• _SHORT EXERCISE_
Write out again the rows from their first line through the line holding "131L84 140L85 153L162", inclusive, leaving out the pictures.

---

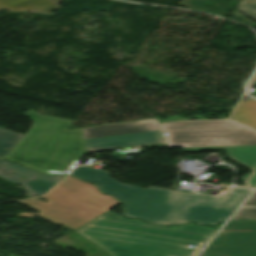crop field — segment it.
Instances as JSON below:
<instances>
[{
  "label": "crop field",
  "instance_id": "214f88e0",
  "mask_svg": "<svg viewBox=\"0 0 256 256\" xmlns=\"http://www.w3.org/2000/svg\"><path fill=\"white\" fill-rule=\"evenodd\" d=\"M244 1L251 2V3L256 4V0H244Z\"/></svg>",
  "mask_w": 256,
  "mask_h": 256
},
{
  "label": "crop field",
  "instance_id": "5a996713",
  "mask_svg": "<svg viewBox=\"0 0 256 256\" xmlns=\"http://www.w3.org/2000/svg\"><path fill=\"white\" fill-rule=\"evenodd\" d=\"M159 131L84 140L85 153L162 142Z\"/></svg>",
  "mask_w": 256,
  "mask_h": 256
},
{
  "label": "crop field",
  "instance_id": "dafd665d",
  "mask_svg": "<svg viewBox=\"0 0 256 256\" xmlns=\"http://www.w3.org/2000/svg\"><path fill=\"white\" fill-rule=\"evenodd\" d=\"M1 160V159H0Z\"/></svg>",
  "mask_w": 256,
  "mask_h": 256
},
{
  "label": "crop field",
  "instance_id": "22f410ed",
  "mask_svg": "<svg viewBox=\"0 0 256 256\" xmlns=\"http://www.w3.org/2000/svg\"><path fill=\"white\" fill-rule=\"evenodd\" d=\"M21 138L20 134L0 128V157L4 158Z\"/></svg>",
  "mask_w": 256,
  "mask_h": 256
},
{
  "label": "crop field",
  "instance_id": "d8731c3e",
  "mask_svg": "<svg viewBox=\"0 0 256 256\" xmlns=\"http://www.w3.org/2000/svg\"><path fill=\"white\" fill-rule=\"evenodd\" d=\"M71 175L96 184L102 193L113 195L121 203L144 190V188L117 182L110 177L108 172L86 166L76 168Z\"/></svg>",
  "mask_w": 256,
  "mask_h": 256
},
{
  "label": "crop field",
  "instance_id": "34b2d1b8",
  "mask_svg": "<svg viewBox=\"0 0 256 256\" xmlns=\"http://www.w3.org/2000/svg\"><path fill=\"white\" fill-rule=\"evenodd\" d=\"M23 115L34 123L5 159L42 172L71 171L84 154L82 129L66 130L73 121L33 110Z\"/></svg>",
  "mask_w": 256,
  "mask_h": 256
},
{
  "label": "crop field",
  "instance_id": "bc2a9ffb",
  "mask_svg": "<svg viewBox=\"0 0 256 256\" xmlns=\"http://www.w3.org/2000/svg\"><path fill=\"white\" fill-rule=\"evenodd\" d=\"M145 148L161 147V144L143 146Z\"/></svg>",
  "mask_w": 256,
  "mask_h": 256
},
{
  "label": "crop field",
  "instance_id": "ac0d7876",
  "mask_svg": "<svg viewBox=\"0 0 256 256\" xmlns=\"http://www.w3.org/2000/svg\"><path fill=\"white\" fill-rule=\"evenodd\" d=\"M251 190L231 188L224 194L210 196L177 192L151 186L123 202L125 217L158 225L194 221L199 225L225 222Z\"/></svg>",
  "mask_w": 256,
  "mask_h": 256
},
{
  "label": "crop field",
  "instance_id": "5142ce71",
  "mask_svg": "<svg viewBox=\"0 0 256 256\" xmlns=\"http://www.w3.org/2000/svg\"><path fill=\"white\" fill-rule=\"evenodd\" d=\"M237 9L256 20V5L242 1Z\"/></svg>",
  "mask_w": 256,
  "mask_h": 256
},
{
  "label": "crop field",
  "instance_id": "28ad6ade",
  "mask_svg": "<svg viewBox=\"0 0 256 256\" xmlns=\"http://www.w3.org/2000/svg\"><path fill=\"white\" fill-rule=\"evenodd\" d=\"M157 120H144L83 128L84 139L159 130Z\"/></svg>",
  "mask_w": 256,
  "mask_h": 256
},
{
  "label": "crop field",
  "instance_id": "4a817a6b",
  "mask_svg": "<svg viewBox=\"0 0 256 256\" xmlns=\"http://www.w3.org/2000/svg\"><path fill=\"white\" fill-rule=\"evenodd\" d=\"M240 104L248 106V107L256 110V101L255 100L249 99L246 101H240Z\"/></svg>",
  "mask_w": 256,
  "mask_h": 256
},
{
  "label": "crop field",
  "instance_id": "3316defc",
  "mask_svg": "<svg viewBox=\"0 0 256 256\" xmlns=\"http://www.w3.org/2000/svg\"><path fill=\"white\" fill-rule=\"evenodd\" d=\"M185 151L195 152L197 150H226L227 157L231 160L251 169V173L245 175L240 180L244 185L240 187L254 188L256 186V146H228V147H209V148H181Z\"/></svg>",
  "mask_w": 256,
  "mask_h": 256
},
{
  "label": "crop field",
  "instance_id": "412701ff",
  "mask_svg": "<svg viewBox=\"0 0 256 256\" xmlns=\"http://www.w3.org/2000/svg\"><path fill=\"white\" fill-rule=\"evenodd\" d=\"M42 199L19 201L27 204L38 214L19 213L18 217L38 216L55 225H65L73 230L119 205L112 196L102 195L95 185L68 176Z\"/></svg>",
  "mask_w": 256,
  "mask_h": 256
},
{
  "label": "crop field",
  "instance_id": "733c2abd",
  "mask_svg": "<svg viewBox=\"0 0 256 256\" xmlns=\"http://www.w3.org/2000/svg\"><path fill=\"white\" fill-rule=\"evenodd\" d=\"M243 206H256V191L252 196L245 202Z\"/></svg>",
  "mask_w": 256,
  "mask_h": 256
},
{
  "label": "crop field",
  "instance_id": "d1516ede",
  "mask_svg": "<svg viewBox=\"0 0 256 256\" xmlns=\"http://www.w3.org/2000/svg\"><path fill=\"white\" fill-rule=\"evenodd\" d=\"M63 0H0V9L51 14Z\"/></svg>",
  "mask_w": 256,
  "mask_h": 256
},
{
  "label": "crop field",
  "instance_id": "cbeb9de0",
  "mask_svg": "<svg viewBox=\"0 0 256 256\" xmlns=\"http://www.w3.org/2000/svg\"><path fill=\"white\" fill-rule=\"evenodd\" d=\"M231 119L256 128V111L240 104L237 105Z\"/></svg>",
  "mask_w": 256,
  "mask_h": 256
},
{
  "label": "crop field",
  "instance_id": "d9b57169",
  "mask_svg": "<svg viewBox=\"0 0 256 256\" xmlns=\"http://www.w3.org/2000/svg\"><path fill=\"white\" fill-rule=\"evenodd\" d=\"M232 219H256V208H241Z\"/></svg>",
  "mask_w": 256,
  "mask_h": 256
},
{
  "label": "crop field",
  "instance_id": "8a807250",
  "mask_svg": "<svg viewBox=\"0 0 256 256\" xmlns=\"http://www.w3.org/2000/svg\"><path fill=\"white\" fill-rule=\"evenodd\" d=\"M220 225L216 228L192 224L158 227L123 219L108 211L74 233L110 256H195ZM186 244L195 246L185 247Z\"/></svg>",
  "mask_w": 256,
  "mask_h": 256
},
{
  "label": "crop field",
  "instance_id": "dd49c442",
  "mask_svg": "<svg viewBox=\"0 0 256 256\" xmlns=\"http://www.w3.org/2000/svg\"><path fill=\"white\" fill-rule=\"evenodd\" d=\"M199 256H256V221L226 225Z\"/></svg>",
  "mask_w": 256,
  "mask_h": 256
},
{
  "label": "crop field",
  "instance_id": "e52e79f7",
  "mask_svg": "<svg viewBox=\"0 0 256 256\" xmlns=\"http://www.w3.org/2000/svg\"><path fill=\"white\" fill-rule=\"evenodd\" d=\"M64 176L41 174L5 160L0 163V177L22 185L28 196L44 194Z\"/></svg>",
  "mask_w": 256,
  "mask_h": 256
},
{
  "label": "crop field",
  "instance_id": "f4fd0767",
  "mask_svg": "<svg viewBox=\"0 0 256 256\" xmlns=\"http://www.w3.org/2000/svg\"><path fill=\"white\" fill-rule=\"evenodd\" d=\"M166 144L174 147L256 145V129L233 121H185L161 124Z\"/></svg>",
  "mask_w": 256,
  "mask_h": 256
},
{
  "label": "crop field",
  "instance_id": "92a150f3",
  "mask_svg": "<svg viewBox=\"0 0 256 256\" xmlns=\"http://www.w3.org/2000/svg\"><path fill=\"white\" fill-rule=\"evenodd\" d=\"M252 80H255L256 81V74H255V76L253 77V79Z\"/></svg>",
  "mask_w": 256,
  "mask_h": 256
}]
</instances>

---

• _RESPONSE TO THIS EXERCISE_
crop field — segment it.
Instances as JSON below:
<instances>
[{
  "label": "crop field",
  "instance_id": "214f88e0",
  "mask_svg": "<svg viewBox=\"0 0 256 256\" xmlns=\"http://www.w3.org/2000/svg\"><path fill=\"white\" fill-rule=\"evenodd\" d=\"M244 1L251 2V3L256 4V0H244Z\"/></svg>",
  "mask_w": 256,
  "mask_h": 256
},
{
  "label": "crop field",
  "instance_id": "5a996713",
  "mask_svg": "<svg viewBox=\"0 0 256 256\" xmlns=\"http://www.w3.org/2000/svg\"><path fill=\"white\" fill-rule=\"evenodd\" d=\"M159 131L84 140L85 153L162 142Z\"/></svg>",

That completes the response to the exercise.